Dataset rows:
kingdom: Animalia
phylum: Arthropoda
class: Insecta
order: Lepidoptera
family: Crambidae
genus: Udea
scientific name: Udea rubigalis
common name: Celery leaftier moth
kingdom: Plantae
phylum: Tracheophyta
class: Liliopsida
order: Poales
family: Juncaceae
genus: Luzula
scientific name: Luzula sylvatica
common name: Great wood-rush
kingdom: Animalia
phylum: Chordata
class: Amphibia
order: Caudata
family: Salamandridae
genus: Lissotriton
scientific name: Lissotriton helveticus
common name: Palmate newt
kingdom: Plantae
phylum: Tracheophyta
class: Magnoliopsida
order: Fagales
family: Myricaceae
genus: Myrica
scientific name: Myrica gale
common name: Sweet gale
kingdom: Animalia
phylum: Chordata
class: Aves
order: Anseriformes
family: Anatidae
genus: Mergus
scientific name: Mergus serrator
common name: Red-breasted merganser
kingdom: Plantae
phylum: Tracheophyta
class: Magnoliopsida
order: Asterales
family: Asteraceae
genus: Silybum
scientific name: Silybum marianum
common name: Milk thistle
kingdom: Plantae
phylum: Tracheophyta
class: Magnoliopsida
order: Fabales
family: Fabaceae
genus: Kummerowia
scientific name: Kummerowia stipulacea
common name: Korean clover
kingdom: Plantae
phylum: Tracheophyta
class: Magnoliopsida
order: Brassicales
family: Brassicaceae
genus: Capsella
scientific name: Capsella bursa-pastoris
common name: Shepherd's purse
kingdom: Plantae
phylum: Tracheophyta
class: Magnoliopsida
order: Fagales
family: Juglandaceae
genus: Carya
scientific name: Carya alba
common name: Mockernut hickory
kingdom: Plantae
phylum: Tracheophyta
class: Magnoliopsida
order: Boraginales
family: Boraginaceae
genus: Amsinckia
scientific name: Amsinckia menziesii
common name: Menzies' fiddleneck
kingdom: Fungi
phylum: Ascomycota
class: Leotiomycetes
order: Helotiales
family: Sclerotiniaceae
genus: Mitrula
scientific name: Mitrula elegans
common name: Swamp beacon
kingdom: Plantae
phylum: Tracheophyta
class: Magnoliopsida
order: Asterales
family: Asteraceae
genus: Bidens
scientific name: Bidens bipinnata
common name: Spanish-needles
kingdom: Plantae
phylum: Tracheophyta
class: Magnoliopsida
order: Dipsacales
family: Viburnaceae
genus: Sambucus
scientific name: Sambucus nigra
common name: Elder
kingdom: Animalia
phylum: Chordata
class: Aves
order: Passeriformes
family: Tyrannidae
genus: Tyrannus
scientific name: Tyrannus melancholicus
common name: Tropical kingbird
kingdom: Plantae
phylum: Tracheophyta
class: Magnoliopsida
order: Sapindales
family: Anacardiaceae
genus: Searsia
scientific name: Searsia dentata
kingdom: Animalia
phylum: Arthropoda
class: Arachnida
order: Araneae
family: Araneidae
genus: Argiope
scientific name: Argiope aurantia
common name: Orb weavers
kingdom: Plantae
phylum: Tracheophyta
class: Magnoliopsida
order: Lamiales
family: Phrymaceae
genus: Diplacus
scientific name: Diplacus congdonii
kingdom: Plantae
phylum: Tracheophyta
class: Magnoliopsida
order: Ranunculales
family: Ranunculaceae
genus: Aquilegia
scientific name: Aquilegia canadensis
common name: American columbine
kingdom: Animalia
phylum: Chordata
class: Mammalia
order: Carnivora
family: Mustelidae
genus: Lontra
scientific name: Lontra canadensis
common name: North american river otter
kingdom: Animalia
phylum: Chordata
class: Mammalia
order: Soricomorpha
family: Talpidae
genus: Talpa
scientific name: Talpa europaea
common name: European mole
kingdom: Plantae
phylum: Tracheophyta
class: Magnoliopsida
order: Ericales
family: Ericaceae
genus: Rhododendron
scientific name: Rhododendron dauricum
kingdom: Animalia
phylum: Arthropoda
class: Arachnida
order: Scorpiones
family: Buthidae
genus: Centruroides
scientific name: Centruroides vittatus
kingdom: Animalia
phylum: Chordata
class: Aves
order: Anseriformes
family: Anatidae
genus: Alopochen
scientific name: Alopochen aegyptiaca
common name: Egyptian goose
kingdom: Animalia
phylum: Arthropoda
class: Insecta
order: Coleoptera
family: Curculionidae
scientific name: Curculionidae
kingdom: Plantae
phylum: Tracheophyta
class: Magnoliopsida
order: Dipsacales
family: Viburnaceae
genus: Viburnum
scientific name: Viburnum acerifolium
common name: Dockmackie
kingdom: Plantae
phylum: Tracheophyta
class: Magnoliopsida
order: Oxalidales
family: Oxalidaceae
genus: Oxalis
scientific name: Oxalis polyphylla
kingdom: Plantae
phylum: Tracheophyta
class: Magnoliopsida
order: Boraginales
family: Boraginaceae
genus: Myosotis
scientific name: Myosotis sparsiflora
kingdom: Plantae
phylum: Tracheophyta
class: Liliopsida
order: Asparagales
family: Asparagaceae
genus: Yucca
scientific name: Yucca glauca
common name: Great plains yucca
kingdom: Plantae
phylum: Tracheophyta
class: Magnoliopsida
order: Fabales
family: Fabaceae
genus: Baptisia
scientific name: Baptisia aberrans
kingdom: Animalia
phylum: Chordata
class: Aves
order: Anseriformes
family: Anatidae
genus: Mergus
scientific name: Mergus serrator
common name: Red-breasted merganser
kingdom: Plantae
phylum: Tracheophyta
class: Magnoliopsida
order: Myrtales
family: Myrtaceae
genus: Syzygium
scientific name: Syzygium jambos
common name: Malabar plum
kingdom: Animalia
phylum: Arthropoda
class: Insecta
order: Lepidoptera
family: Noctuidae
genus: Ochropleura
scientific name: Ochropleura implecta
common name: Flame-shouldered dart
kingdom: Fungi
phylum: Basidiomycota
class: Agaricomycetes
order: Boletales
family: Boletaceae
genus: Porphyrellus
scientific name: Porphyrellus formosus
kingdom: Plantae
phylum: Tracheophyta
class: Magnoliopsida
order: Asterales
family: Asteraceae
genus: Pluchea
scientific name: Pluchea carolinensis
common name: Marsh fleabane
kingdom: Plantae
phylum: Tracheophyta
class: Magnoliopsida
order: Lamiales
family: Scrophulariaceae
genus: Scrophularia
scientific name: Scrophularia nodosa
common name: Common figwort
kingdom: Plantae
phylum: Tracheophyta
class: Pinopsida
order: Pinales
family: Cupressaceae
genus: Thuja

■ Problem requirements: Can you quote the records verbatim, beginning at their first line and stopping after the line that contains "family: Tyrannidae"?

■ Exercise response:
kingdom: Animalia
phylum: Arthropoda
class: Insecta
order: Lepidoptera
family: Crambidae
genus: Udea
scientific name: Udea rubigalis
common name: Celery leaftier moth
kingdom: Plantae
phylum: Tracheophyta
class: Liliopsida
order: Poales
family: Juncaceae
genus: Luzula
scientific name: Luzula sylvatica
common name: Great wood-rush
kingdom: Animalia
phylum: Chordata
class: Amphibia
order: Caudata
family: Salamandridae
genus: Lissotriton
scientific name: Lissotriton helveticus
common name: Palmate newt
kingdom: Plantae
phylum: Tracheophyta
class: Magnoliopsida
order: Fagales
family: Myricaceae
genus: Myrica
scientific name: Myrica gale
common name: Sweet gale
kingdom: Animalia
phylum: Chordata
class: Aves
order: Anseriformes
family: Anatidae
genus: Mergus
scientific name: Mergus serrator
common name: Red-breasted merganser
kingdom: Plantae
phylum: Tracheophyta
class: Magnoliopsida
order: Asterales
family: Asteraceae
genus: Silybum
scientific name: Silybum marianum
common name: Milk thistle
kingdom: Plantae
phylum: Tracheophyta
class: Magnoliopsida
order: Fabales
family: Fabaceae
genus: Kummerowia
scientific name: Kummerowia stipulacea
common name: Korean clover
kingdom: Plantae
phylum: Tracheophyta
class: Magnoliopsida
order: Brassicales
family: Brassicaceae
genus: Capsella
scientific name: Capsella bursa-pastoris
common name: Shepherd's purse
kingdom: Plantae
phylum: Tracheophyta
class: Magnoliopsida
order: Fagales
family: Juglandaceae
genus: Carya
scientific name: Carya alba
common name: Mockernut hickory
kingdom: Plantae
phylum: Tracheophyta
class: Magnoliopsida
order: Boraginales
family: Boraginaceae
genus: Amsinckia
scientific name: Amsinckia menziesii
common name: Menzies' fiddleneck
kingdom: Fungi
phylum: Ascomycota
class: Leotiomycetes
order: Helotiales
family: Sclerotiniaceae
genus: Mitrula
scientific name: Mitrula elegans
common name: Swamp beacon
kingdom: Plantae
phylum: Tracheophyta
class: Magnoliopsida
order: Asterales
family: Asteraceae
genus: Bidens
scientific name: Bidens bipinnata
common name: Spanish-needles
kingdom: Plantae
phylum: Tracheophyta
class: Magnoliopsida
order: Dipsacales
family: Viburnaceae
genus: Sambucus
scientific name: Sambucus nigra
common name: Elder
kingdom: Animalia
phylum: Chordata
class: Aves
order: Passeriformes
family: Tyrannidae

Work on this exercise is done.